According to the Center for Human Rights of Iran, a board member of the Union of Workers of the Tehran and Suburbs Bus Company, Shahabi has been refusing food since August 8 to protest being returned to the prison after being released on medical leave. Based on information received by CHRI, other political prisoners in need of urgent medical care include Mohammad Nazari, Saeed Shirzad and Saeed Pourheydar.
“Mohammad Nazari and Saeed Shirzad have not called off their hunger strike [ongoing since early August] and have made no phone calls to their families,” a source close to one of the prisoners told CHRI on September 18.
“Mohammad Nazari has been sent to solitary confinement despite his poor health,” added the source, who requested anonymity for security reasons.
“Mohammad thinks he has been forgotten,” a source close to Nazari told CHRI. “He feels he will unjustly stay behind bars forever. He has not had visitation for several years. His family in Kurdistan cannot come to see him and he cannot speak to them, or a lawyer, on the phone.”
The source added that “Saeed Pourheydar has also been sent to solitary because he spoke against the prison director and he hasn’t had any visitation so we don’t know if he’s still on hunger strike or not.”
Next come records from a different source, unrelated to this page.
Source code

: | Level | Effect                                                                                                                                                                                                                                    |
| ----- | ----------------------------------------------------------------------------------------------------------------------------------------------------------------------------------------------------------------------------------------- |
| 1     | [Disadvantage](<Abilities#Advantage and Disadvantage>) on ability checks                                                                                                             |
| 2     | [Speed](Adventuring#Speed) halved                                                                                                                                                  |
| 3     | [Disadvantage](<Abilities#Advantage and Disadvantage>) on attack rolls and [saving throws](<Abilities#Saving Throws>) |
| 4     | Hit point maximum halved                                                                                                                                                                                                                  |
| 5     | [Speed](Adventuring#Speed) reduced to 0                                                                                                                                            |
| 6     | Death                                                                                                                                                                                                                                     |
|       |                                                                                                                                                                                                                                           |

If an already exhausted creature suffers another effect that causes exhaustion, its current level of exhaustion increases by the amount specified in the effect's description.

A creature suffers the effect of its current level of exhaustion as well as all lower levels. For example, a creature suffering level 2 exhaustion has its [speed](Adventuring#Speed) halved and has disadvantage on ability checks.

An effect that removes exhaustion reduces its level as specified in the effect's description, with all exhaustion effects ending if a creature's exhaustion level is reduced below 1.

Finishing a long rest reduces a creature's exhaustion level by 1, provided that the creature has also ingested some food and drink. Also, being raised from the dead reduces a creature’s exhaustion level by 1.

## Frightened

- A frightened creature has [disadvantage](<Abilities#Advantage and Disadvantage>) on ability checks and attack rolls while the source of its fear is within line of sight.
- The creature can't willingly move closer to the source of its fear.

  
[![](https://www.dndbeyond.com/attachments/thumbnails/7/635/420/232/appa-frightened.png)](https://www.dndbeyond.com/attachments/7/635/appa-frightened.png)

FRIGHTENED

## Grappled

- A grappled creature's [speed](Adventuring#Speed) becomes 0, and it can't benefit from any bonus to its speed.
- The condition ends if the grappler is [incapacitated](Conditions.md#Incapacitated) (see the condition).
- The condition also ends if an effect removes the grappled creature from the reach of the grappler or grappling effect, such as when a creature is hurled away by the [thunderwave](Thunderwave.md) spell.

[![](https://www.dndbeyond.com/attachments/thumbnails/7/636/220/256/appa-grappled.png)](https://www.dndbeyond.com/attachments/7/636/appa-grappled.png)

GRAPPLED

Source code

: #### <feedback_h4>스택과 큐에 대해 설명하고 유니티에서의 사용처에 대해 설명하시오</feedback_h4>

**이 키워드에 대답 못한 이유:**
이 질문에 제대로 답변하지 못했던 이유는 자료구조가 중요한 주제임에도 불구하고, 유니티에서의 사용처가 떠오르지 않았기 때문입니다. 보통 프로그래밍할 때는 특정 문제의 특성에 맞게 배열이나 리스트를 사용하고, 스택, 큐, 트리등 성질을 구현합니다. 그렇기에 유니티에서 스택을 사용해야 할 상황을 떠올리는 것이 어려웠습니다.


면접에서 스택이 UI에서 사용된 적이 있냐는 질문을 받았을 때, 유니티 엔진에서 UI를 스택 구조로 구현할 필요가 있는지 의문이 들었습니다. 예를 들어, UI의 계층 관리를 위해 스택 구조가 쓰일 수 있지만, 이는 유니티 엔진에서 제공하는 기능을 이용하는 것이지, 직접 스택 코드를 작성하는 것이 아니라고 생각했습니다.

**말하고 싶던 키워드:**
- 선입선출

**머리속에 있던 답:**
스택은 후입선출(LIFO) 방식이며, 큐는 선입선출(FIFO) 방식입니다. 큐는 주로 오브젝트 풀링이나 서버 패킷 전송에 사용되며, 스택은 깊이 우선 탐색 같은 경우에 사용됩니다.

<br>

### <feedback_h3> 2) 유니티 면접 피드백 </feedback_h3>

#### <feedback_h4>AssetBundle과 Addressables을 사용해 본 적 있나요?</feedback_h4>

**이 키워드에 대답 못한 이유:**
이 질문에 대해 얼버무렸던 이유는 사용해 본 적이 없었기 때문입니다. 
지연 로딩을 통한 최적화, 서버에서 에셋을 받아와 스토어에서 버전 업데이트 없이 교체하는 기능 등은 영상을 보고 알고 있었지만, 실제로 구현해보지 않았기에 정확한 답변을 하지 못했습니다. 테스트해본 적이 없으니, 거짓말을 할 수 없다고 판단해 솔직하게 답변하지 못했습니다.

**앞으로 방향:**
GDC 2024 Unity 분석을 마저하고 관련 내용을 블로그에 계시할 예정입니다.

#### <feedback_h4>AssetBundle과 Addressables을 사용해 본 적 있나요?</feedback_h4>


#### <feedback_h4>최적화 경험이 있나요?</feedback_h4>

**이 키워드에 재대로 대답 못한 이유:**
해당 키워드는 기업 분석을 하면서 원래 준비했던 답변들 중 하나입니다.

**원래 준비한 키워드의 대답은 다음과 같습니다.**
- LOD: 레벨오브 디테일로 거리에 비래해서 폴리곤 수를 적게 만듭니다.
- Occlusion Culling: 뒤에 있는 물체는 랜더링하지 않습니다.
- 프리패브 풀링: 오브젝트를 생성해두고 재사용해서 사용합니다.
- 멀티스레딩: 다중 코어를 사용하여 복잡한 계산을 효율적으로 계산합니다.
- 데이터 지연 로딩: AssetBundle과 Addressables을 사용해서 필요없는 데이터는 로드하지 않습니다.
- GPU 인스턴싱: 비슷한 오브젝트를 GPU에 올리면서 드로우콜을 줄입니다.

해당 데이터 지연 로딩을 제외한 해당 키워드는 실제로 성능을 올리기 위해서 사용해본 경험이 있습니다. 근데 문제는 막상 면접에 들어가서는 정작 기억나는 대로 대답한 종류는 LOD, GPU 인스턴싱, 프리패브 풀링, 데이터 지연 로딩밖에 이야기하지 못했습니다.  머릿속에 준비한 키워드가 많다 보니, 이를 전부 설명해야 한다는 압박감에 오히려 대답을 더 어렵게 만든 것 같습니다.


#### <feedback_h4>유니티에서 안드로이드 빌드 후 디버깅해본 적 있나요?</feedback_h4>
The three were part of a mass hunger strike launched by at least 20 inmates in Rajaee Shahr Prison after more than 50 political prisoners and prisoners of conscience were suddenly transferred without prior notice or their personal belongings from Ward 12 to the security-enhanced Ward 10 on July 30, 2017. Except for Shahabi, Shirzad, Nazari, and possibly Pourheidar, most of the hunger strikers shifted their protest to a “political fast” on September 30 in response to pleas by their families and supporters.
Shirzad is a civil rights activist serving a five-year prison sentence issued in 2015 for helping the children of political prisoners pursue education.
Nazari, a Kurdish political activist who has been incarcerated for more than 24 years, is demanding a review of his life sentence for his alleged membership in the Democratic Party of Iranian Kurdistan (PDKI), an opposition group seeking autonomy for Iran’s Kurdish-populated region.
Sent to prison in 2014 after returning from the US, Pourheydar, who worked as a journalist, is serving a five-year sentence for peacefully engaging in his profession. He was formally charged with: “propagating against the state,” “assembly and collusion against national security,” “disrupting public order,” “insulting the president,” and “insulting the sacred.”